Damit sind in den USA alle Vorwürfe gegen Spacey erledigt. Allerdings warten in England noch weitere Prozesse auf ihn. Die Zwischenbilanz ist auf jeden Fall ernüchternd. Natürlich hat #metoo den Blick auf Übergriffe geschärft, die unter Ausnützung von Abhängigkeitsverhältnissen, der jugendlichen Unerfahrenheit oder mit Hilfe des Nimbus der Berühmtheit begangen wurden.

Natürlich gibt es in all diesen Fällen eine Grauzone, wo ein Nein nicht als nein gemeint ist und ein Ja nicht als ja. Die Grauzone, dass zwischen Erwachsenen im gegenseitigen Einverständnis so ziemlich alles stattfinden kann. Die Grauzone, dass im Nachhinein einer der beiden Beteiligten aus welchen Gründen auch immer zur Erkenntnis gelangt, dass seine Teilnahme doch nicht freiwillig und einverständig erfolgte.

Allerdings ist Spacey bis heute so unschuldig wie alle Leser von ZACKBUM, die keinen Eintrag im Strafregister haben. Nur ist seine Karriere zerstört worden, hat er die Rolle seines Lebens verloren, wurde sogar in der allgemeinen Hysterie aus einem schon abgedrehten Film herausgeschnitten, als sei er ein Aussätziger, dessen Anblick man keinem Kinogänger zumuten könnte.

Wie meistens bei ins Hysterische umschlagenden Bewegungen übernimmt natürlich der Mob keinerlei Verantwortung für die Zerstörung von Karrieren und Existenzen. Denn gerade Vorwürfe, die sich auf Ereignisse beziehen, für die es normalerweise nur zwei Zeugen gibt, gerade Vorwürfe, die sexuelle Übergriffe zum Thema haben, bleiben an allen Betroffenen kleben. Seien sie schuldig oder unschuldig.

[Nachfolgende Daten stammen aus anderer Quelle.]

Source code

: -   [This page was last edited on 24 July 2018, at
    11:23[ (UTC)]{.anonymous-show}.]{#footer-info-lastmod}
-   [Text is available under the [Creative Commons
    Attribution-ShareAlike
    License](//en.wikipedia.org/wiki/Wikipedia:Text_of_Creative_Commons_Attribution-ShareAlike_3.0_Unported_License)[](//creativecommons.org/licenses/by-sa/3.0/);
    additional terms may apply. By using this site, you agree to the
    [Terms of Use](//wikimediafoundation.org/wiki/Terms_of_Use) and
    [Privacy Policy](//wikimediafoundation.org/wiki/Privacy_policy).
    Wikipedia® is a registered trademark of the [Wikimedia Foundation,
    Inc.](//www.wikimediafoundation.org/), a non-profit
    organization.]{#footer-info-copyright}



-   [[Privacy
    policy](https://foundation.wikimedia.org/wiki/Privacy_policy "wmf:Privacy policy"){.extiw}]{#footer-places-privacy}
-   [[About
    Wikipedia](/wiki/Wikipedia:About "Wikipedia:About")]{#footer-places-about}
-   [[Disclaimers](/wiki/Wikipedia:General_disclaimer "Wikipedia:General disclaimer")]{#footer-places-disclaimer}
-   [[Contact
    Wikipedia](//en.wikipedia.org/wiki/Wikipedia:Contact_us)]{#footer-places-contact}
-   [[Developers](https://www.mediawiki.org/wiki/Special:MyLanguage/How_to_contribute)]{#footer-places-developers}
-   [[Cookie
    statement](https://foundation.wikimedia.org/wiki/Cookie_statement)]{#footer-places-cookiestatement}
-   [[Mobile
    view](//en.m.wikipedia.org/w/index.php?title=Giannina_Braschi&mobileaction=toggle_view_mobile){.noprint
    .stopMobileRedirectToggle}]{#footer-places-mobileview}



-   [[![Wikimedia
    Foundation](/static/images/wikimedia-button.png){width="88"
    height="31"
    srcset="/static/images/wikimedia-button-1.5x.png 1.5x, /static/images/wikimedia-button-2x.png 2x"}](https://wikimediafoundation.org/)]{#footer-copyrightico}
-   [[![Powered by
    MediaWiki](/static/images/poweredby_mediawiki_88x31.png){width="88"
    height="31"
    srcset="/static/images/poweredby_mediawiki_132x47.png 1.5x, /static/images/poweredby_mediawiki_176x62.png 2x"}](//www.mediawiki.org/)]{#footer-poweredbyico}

Deshalb müssten sie eigentlich mit grossem Verantwortungsbewusstsein erhoben werden. Im Wissen darum, dass vor allem ein Prominenter damit häufig seine Karriere beenden muss. Das ist aber auch bei Nicht-Prominenten der Fall. Man stelle sich nur vor, wie oft schon ein Vorgesetzter (seltener auch eine Vorgesetzte) wegen eines unbedachten Worts oder sogar wegen eines erfundenen Vorfalls aus Amt und Würden gejagt wurde.

Denn noch verächtlicher als ein sexueller Übergriff ist seine Erfindung als Waffe.